Pięć milisekund, czyli pięć tysięcznych sekundy, tyle trwa jedno uderzenie skrzydeł pszczoły i zaledwie tyle czasu potrzebuje system Stopfire, aby wykryć pożar lub wybuch. Urządzenie to może być zainstalowane w pojazdach wojskowych. Jest tak czułe, że reaguje na ogień i gasi go już w momencie przebicia pancerza.
– Aby mieć pewność co do skuteczności systemu, przeprowadziliśmy serię testów. Do pojazdu wyposażonego w Stopfire strzelaliśmy różnymi pociskami, w tym podkalibrowymi, by sprawdzić, czy przebicie pancerza zostanie w odpowiednim czasie wykryte – wyjaśnia Stanisław Natkański, dyrektor techniczny Przemysłowego Centrum Optyki, które w ramach koncernu zbrojeniowego Bumar pracowało nad systemem. Stanisław Natkański zapewnia, że wyniki prób okazały się więcej niż dobre.

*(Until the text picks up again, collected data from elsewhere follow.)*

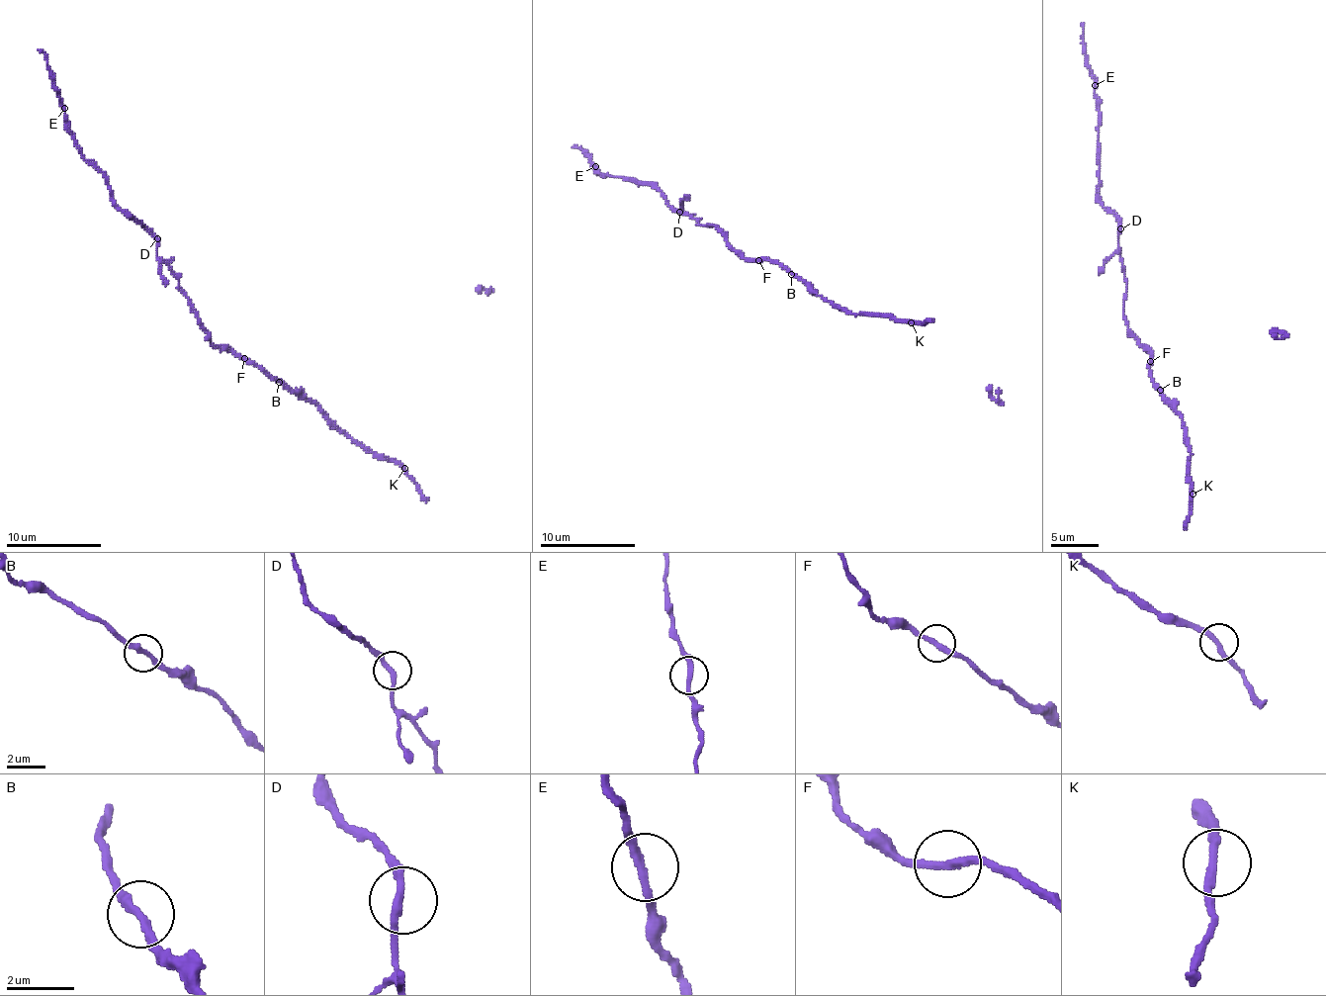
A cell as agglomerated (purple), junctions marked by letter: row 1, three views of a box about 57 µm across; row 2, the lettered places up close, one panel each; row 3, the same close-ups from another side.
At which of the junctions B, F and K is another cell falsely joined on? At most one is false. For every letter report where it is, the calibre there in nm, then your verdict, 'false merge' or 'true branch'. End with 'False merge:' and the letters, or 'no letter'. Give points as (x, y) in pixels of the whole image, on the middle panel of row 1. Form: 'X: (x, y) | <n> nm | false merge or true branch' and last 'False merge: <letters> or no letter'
B: (791, 274) | 240 nm | true branch
F: (758, 260) | 240 nm | false merge
K: (911, 322) | 240 nm | true branch
False merge: F

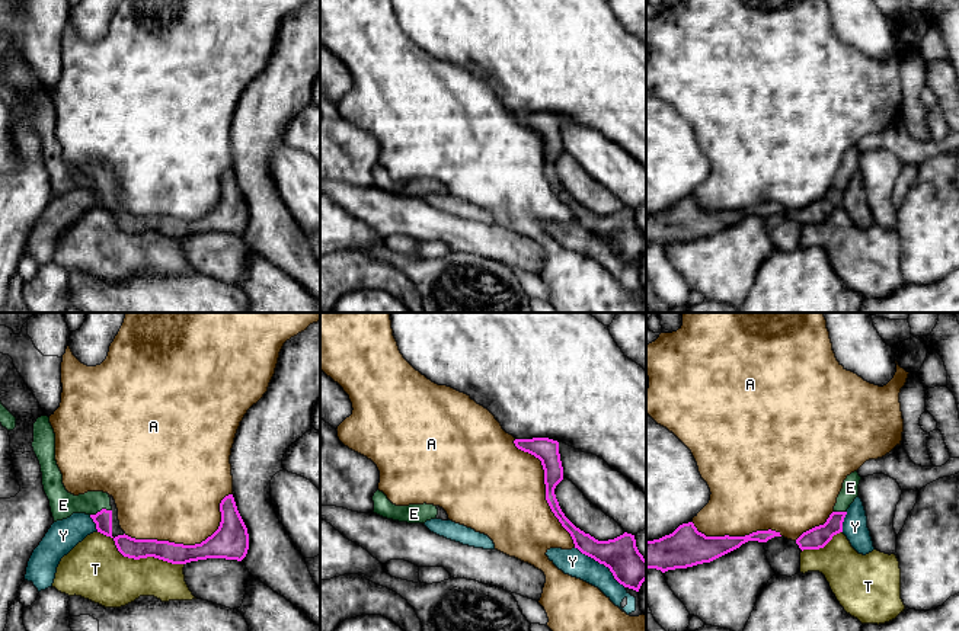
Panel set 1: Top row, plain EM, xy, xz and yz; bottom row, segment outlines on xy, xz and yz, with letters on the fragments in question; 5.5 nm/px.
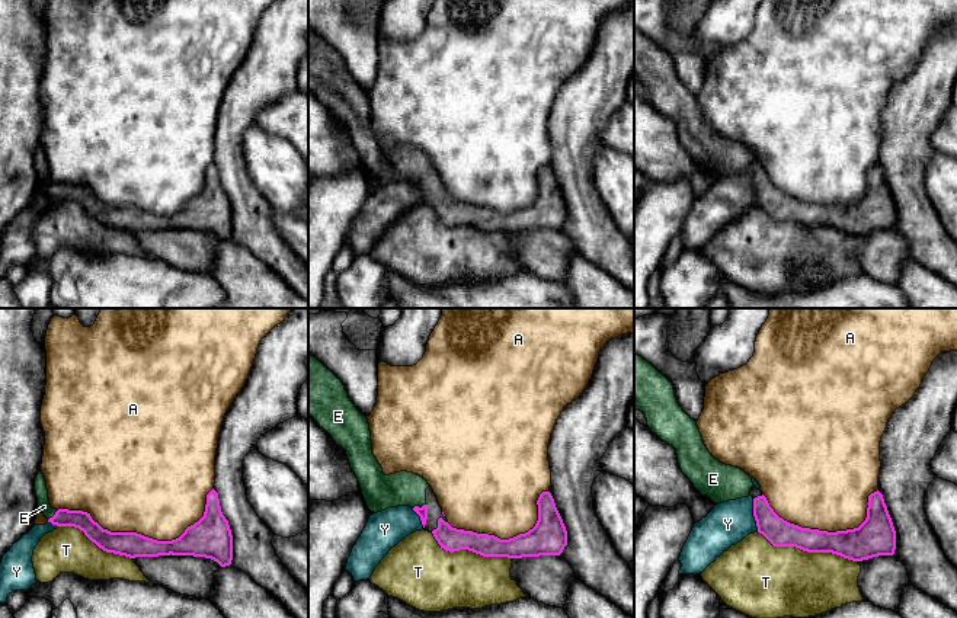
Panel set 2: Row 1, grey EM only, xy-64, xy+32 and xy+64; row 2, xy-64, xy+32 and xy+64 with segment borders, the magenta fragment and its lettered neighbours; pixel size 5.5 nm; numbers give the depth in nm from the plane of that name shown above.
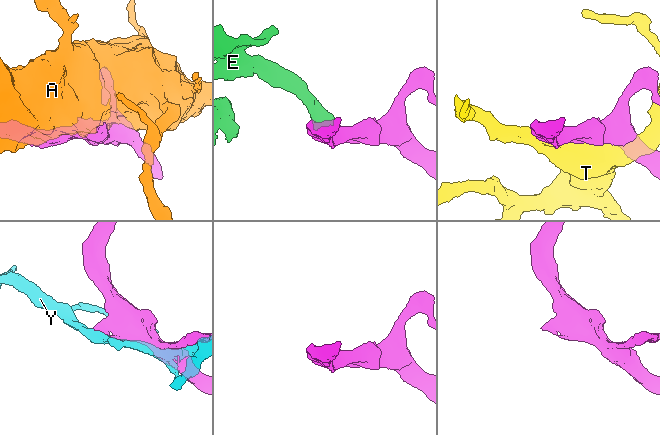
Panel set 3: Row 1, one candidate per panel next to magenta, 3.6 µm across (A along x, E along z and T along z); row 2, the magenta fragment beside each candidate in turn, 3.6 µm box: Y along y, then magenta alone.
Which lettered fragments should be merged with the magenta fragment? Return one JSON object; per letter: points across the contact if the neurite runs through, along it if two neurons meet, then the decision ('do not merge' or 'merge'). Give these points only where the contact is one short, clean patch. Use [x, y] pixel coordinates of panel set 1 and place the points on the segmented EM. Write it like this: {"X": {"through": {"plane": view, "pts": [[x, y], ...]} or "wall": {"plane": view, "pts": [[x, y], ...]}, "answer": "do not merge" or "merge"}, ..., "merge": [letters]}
{"A": {"answer": "do not merge"}, "E": {"through": {"plane": "xy", "pts": [[127, 545], [108, 532], [101, 511], [95, 505], [63, 505]]}, "answer": "merge"}, "T": {"answer": "do not merge"}, "Y": {"answer": "do not merge"}, "merge": ["E"]}

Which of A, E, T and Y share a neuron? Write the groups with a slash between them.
A / E / T / Y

Stopfire jest jednym z najszybszych tego typu urządzeń na rynku. – Podczas jednej z prób udało się ugasić pożar w czasie zaledwie 140 milisekund. To dwa razy szybciej niż trwa mrugnięcie – mówi Natkański, dodając, że ugaszenie pożaru zarówno na zewnątrz, jak i wewnątrz pojazdu zajmuje systemowi średnio około 250 milisekund. Oznacza to, że pożar w Rosomaku zostanie zdławiony tak szybko, że żołnierze, którzy są w środku pojazdu, mogą nawet nie zauważyć pojawienia się ognia.
Natkański przekonuje, że zaletą Stopfire, obok jego szybkości, jest nietoksyczność zastosowanego środka gaśniczego. Jest on nieszkodliwy zarówno dla ludzi, jak i środowiska. Ma to kolosalne znaczenie dla żołnierzy, którzy zanim wydostaną się z zaatakowanego pojazdu, w którym uruchomił się system gaśniczy, chcąc nie chcąc nawdychają się oparów.
Innowacyjność Stopfire została doceniona przez jury konkursowe XX Międzynarodowego Salonu Przemysłu Obronnego w Kielcach. System był jednym z trzech produktów Grupy Bumar, które otrzymały nagrodę Defender.